**Exercise directions:** Give again the lines of the data from its first line through the line with "Rendered at 2110 by 1187 pixels.". Change nothing.

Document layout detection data
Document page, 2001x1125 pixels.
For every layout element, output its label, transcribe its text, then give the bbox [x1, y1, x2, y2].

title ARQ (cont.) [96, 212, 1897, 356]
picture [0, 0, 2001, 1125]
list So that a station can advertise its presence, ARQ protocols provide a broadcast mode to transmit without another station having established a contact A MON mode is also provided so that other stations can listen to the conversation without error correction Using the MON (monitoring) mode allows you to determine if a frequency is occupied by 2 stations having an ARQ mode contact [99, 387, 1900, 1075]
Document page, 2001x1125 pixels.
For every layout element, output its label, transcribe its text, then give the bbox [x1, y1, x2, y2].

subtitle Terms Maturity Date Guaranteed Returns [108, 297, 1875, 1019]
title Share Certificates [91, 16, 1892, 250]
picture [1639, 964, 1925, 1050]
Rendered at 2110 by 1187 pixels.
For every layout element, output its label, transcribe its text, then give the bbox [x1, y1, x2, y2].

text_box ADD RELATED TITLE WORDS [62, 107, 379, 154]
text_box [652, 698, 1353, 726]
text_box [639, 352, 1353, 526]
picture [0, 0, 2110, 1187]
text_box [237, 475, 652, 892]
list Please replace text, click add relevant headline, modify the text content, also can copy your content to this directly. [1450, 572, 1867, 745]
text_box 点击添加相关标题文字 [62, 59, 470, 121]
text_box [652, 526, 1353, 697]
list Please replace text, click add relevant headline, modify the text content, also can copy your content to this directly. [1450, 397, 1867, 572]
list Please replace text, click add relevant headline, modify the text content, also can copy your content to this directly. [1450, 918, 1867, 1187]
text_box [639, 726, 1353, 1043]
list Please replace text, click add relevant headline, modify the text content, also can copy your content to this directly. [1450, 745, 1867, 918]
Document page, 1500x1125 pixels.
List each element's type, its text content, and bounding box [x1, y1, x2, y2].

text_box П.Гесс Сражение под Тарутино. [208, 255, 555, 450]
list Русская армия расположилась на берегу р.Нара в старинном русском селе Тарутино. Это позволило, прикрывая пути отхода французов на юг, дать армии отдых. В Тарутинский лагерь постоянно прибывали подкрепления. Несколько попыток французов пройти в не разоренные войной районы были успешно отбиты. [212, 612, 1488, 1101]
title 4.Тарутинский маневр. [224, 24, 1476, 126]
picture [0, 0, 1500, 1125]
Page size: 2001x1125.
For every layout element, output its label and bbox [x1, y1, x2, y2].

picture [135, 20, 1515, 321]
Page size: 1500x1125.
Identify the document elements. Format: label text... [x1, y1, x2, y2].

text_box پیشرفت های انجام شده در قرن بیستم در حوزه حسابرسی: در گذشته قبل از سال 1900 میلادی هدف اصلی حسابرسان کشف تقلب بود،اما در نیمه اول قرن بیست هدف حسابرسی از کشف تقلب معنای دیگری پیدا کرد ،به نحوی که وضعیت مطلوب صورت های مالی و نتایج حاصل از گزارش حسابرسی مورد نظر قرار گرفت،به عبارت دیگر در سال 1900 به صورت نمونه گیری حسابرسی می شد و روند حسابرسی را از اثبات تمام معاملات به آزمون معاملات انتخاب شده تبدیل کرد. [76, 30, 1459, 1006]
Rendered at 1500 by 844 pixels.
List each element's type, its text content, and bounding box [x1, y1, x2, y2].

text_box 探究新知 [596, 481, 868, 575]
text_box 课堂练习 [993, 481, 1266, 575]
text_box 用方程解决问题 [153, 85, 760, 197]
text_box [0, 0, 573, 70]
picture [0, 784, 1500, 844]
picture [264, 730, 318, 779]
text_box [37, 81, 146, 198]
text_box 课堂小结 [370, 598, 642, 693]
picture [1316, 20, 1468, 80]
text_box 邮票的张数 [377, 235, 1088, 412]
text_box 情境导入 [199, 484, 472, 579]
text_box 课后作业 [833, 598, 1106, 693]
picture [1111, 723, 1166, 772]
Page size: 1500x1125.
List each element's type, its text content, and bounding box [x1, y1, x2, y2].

**Exercise output:**
Document page, 2001x1125 pixels.
For every layout element, output its label, transcribe its text, then give the bbox [x1, y1, x2, y2].

title ARQ (cont.) [96, 212, 1897, 356]
picture [0, 0, 2001, 1125]
list So that a station can advertise its presence, ARQ protocols provide a broadcast mode to transmit without another station having established a contact A MON mode is also provided so that other stations can listen to the conversation without error correction Using the MON (monitoring) mode allows you to determine if a frequency is occupied by 2 stations having an ARQ mode contact [99, 387, 1900, 1075]
Document page, 2001x1125 pixels.
For every layout element, output its label, transcribe its text, then give the bbox [x1, y1, x2, y2].

subtitle Terms Maturity Date Guaranteed Returns [108, 297, 1875, 1019]
title Share Certificates [91, 16, 1892, 250]
picture [1639, 964, 1925, 1050]
Rendered at 2110 by 1187 pixels.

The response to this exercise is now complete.